While reading "Undaunted Courage," I discovered that Meriwether Lewis was a remarkable guy. He was competent, meticulous, shy,
curious, soft-spoken and talented. He also liked to draw maps and enjoyed exploring. In fact, I've never read a description of anyone
that reminded me more of, well, myself. It was a real shock at the end of the book, therefore, when I learned that Meriwether Lewis' life tumbled
downhill after the three-year Lewis and Clark Expedition. After returning to St. Louis in 1806 from the west coast, he couldn't finish his memoirs,
he had trouble finding a wife, and he fell into a deep depression.
In 1809, the 35-year old Lewis was riding alone, heading back to Washington D.C. to clear up some debts. He was traveling overland on the Natchez
Trace trail and stopped one night at a small cabin along the trace called Grinder's Inn. There, a few hours later and during a severe bout of
melancholy, Lewis shot himself. The locals buried him near the Inn and cared for his grave, and today there's a National Park Service campground nearby.

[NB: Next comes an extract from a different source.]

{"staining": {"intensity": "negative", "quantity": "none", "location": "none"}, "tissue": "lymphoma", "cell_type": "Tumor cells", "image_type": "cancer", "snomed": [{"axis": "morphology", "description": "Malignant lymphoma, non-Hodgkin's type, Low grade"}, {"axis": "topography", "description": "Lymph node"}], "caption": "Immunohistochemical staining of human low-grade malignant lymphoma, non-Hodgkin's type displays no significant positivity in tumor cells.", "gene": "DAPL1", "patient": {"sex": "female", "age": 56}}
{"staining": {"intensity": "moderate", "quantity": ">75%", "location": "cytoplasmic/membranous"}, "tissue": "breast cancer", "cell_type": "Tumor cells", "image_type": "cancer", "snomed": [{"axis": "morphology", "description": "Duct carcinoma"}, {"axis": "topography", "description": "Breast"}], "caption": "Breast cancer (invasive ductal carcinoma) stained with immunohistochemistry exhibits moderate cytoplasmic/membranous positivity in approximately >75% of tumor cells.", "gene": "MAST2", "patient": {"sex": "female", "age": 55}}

Ever since reading "Undaunted Courage," I've wanted to visit Lewis' grave, so after leaving Shiloh battlefield late on Saturday afternoon,
I got back on the Natchez Trace Parkway and drove up to the Meriwether Lewis campground, where I found a nice campsite under the hickory trees. The next
morning, I walked over to the site of Grinder's Inn, pulled out my copy of "Undaunted Courage," and read once again the account of Meriwether's last
evening. It was a sad ending to a remarkable life.
"His courage was undaunted, his firmness and perseverance yielded to
nothing but impossibilities."
President Thomas Jefferson describing Meriwether
Lewis after Meriwether's death in 1809.
Above left: There's a memorial to Meriwether Lewis inside the Grinder's Inn replica. I believe this is the
only memorial to him anywhere in the world.
Above center: Meriwether Lewis, the more subdued half of "Lewis and Clark."
Above right: The foundation of the original Grinder's Inn is in the foreground, with the replica in the
Above left: Meriwether Lewis was buried here, a few hundred yards from the inn. The broken gun barrel represents
a life cut short. Lewis' gravesite was quietly looked after by locals for many years before the National Park Service took over caretaking duties.
Above right: Sunset at the Meriwether Lewis campground along the Natchez Trace Parkway in southern Tennessee.